Variable strong in Pearson coefficient calculation but weak in linear regression

#1
Pearson coefficient calculations:

# Jews v. Cases/Million r = 0.6199 (p = .000154)
# Christians v. Cases/Million r = .5876 (p = .000416)
# Int Adoptions v. Cases/Million r = 0.5371 (p = .000675)
Tourist Revenue v. Cases/Million r = .483 (p= .005)
# Tests/million v. Cases/Million r = 0.3925 (p = .026)
Wealth v. Cases/Million r = 0.3592 (p = .044)

Not significant.
Imports v cases/million
GDP/person v cases per million
Weighted population density v cases/million
Democracy index v cases/million
# Muslims v cases/million
Individuality index v cases/million
Social tightness v cases/million.


Regression equations:

1) Cases/million = 481.8278 + 0.4358 x christians + 1.2311 x jews + 14.168 x tests/million; 481.8278 (p = .5896 ) .4358 (p = .0002 ) 1.2311 (p = .0052 ) 14.1658 ( p = .0004 ) ; overall r6688 .=2 ; p = <.0001
2) cases/million = 811.53656 + .47958 x #christians + .47737 x int. adoptions + 15.16184 x tests/million - .80862 x Net Wealth ; 811.53656 (p = .42816), .47958 (p = .00083), .47737 (p = .04058), 15.16184 (p = .00493), .80862 (p = .10171) ; overall: R- squared .62492, p = .00002.
3) cases/million = 2552.65964 + 1.28701 x #Jews + .49275 x int. adoptions + 8.52382 x tests/million - .56025 x Net Wealth ; 2552.65964 (p = .02), 1.28701 (p = .04), .49275 (p = .07392), 8.52382 (p = .136), -.56025 (p = .30684) ; overall: R- squared .51199, p = .00049
4) cases/million = 1042.7738 + 1.2967 x # Jews + .4841 x # Christians + .3059 x # int. adoptions -10.3612 x tourist revenue + 13.2326 x tests/million - .7981 x wealth ; 1042.7738 (p = .3588), 1.2967 (p = .0135), .4841 (p = .0003), .3059 (p = .3949), -10.3612 (p = .8181), 13.2326 ( p = .0077), .7981 (p = .1083); overall: R-squared = .7137, p = <.0001.

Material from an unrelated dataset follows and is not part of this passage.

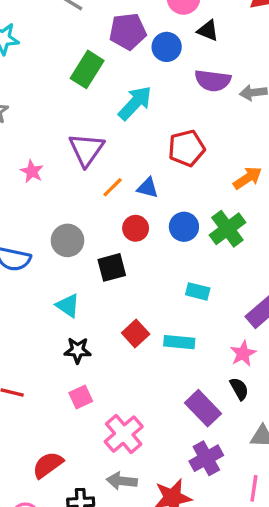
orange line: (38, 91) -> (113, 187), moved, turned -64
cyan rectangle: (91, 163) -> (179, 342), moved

My study suggests a psychological connection between # int. adoptions and COVID19 cases/million; however #int. adoptions doesn't perform well in linear regression equations. What can I conclude?
 
Last edited:

hlsmith

Less is more. Stay pure. Stay poor.
#2
It is a little hard to discern what you have going on above (text kind of congested), but did you run a bunch of bivariate correlations then multiple regressions? If so, they are not the same thing, since the latter is 'adjusting' for the other variables in the model at the same time.